Volviendo a la estrategia de los niños, habrás visto que difícilmente aceptan motivaciones externas (por las buenas). Es un proceso. Le pones un reto (p.ej pasar por un tubo más estrecho que él), se lo piensa un ratito (por eso la ansiedad es un enemigo del disfrute) y define su estrategia:

  1. ¿sé lo que voy a hacer?
  2. ¿estoy sin hambre, ni sueño, ni ruido, ni...?
  3. ¿seré capaz?

Y quizá no lo tenga claro al 100%. Pero, si se dan estas condiciones, lo va a intentar. Y, si es capaz por sí mismo, de empezar, de encontrar su desafío, comenzará a jugar. Y ahí surgirá su capacidad de evaluación (resolver los problemas que encuentre) y de redefinir sus metas (¿me pongo de pie, voy a gatas, me agacho? ¿Lo hago rápido, más despacio?). Y a lo mejor se lo pasa muy bien y lo repite 100 veces, o no, y pasará a otra cosa. Para los niños es generalmente fácil (en condiciones normales) pero no tanto cuando somos adultos. Y tú me dirás, es que los niños no tienen responsabilidades. Y es verdad. Pero resulta que parece que no es tanto un problema de la actividad sino de la persona (y nuestra capacidad de interpretar la realidad). En la motivación muchos de los componentes están fuera de lo racional. Los adultos creemos que lo pienso, lo hago porque tengo la disciplina y ya está. Y no es tan fácil. En realidad es un entrenamiento que, de hecho, deberíamos estimular desde pequeños.

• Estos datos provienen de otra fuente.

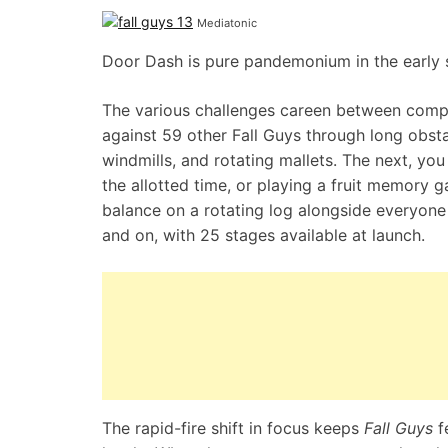
Mediatonic
Door Dash is pure pandemonium in the early 
The various challenges careen between compe
against 59 other Fall Guys through long obstac
windmills, and rotating mallets. The next, you
the allotted time, or playing a fruit memory
balance on a rotating log alongside everyone
and on, with 25 stages available at launch.
The rapid-fire shift in focus keeps
Fall Guys
f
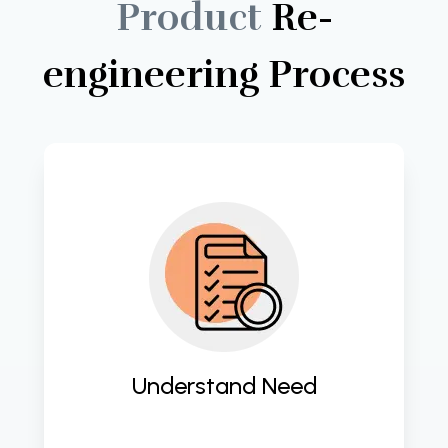
Product
Re-
engineering
Process
Gain deep insights into client 
requirements for tailored software 
solutions. 
Understand Need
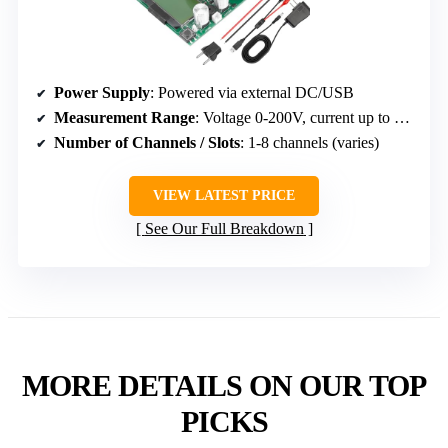
Power Supply
: Powered via external DC/USB
Measurement Range
: Voltage 0-200V, current up to 20A
Number of Channels / Slots
: 1-8 channels (varies)
VIEW LATEST PRICE
See Our Full Breakdown
MORE DETAILS ON OUR TOP
PICKS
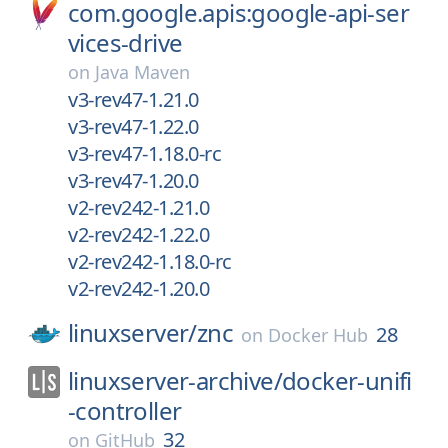
com.google.apis:google-api-ser
vices-drive
on
Java Maven
v3-rev47-1.21.0
v3-rev47-1.22.0
v3-rev47-1.18.0-rc
v3-rev47-1.20.0
v2-rev242-1.21.0
v2-rev242-1.22.0
v2-rev242-1.18.0-rc
v2-rev242-1.20.0
linuxserver/
znc
28
on
Docker Hub
linuxserver-archive/
docker-unifi
-controller
32
on
GitHub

En el libro se plantean varios ejemplos de personas adultas, que son capaces encontrar disfrute en actividades externas. Uno curioso es el de una persona que hacía clavos en una fábrica. 5 días a la semana, 8 horas sin parar. No parece la actividad más gratificante, ni una tarea para disfrutar, pero esa persona logró encontrar su manera de fluir (voy a hacerlo más rápido, voy a terminar de otra forma, voy a contar cuantos clavos, voy a disminuir los defectos ... ). Hay personas que, a pesar del esfuerzo, parecen estar realmente disfrutando de lo que hacen. Y otras, por muy creativo o interesante que parezca el trabajo, no son capaces.

Estas personas han desarrollado lo que se llama la personalidad autotélica, es decir, pase lo que pase, son capaces de encontrar una forma de convertir esa realidad en una experiencia gratificante. Objetivos claros, trabajando al 100%, pendiente de la evolución del trabajo, con todo lo necesario para completarlo y disfrutando. Tareas que fluyen. Personas que fluyen.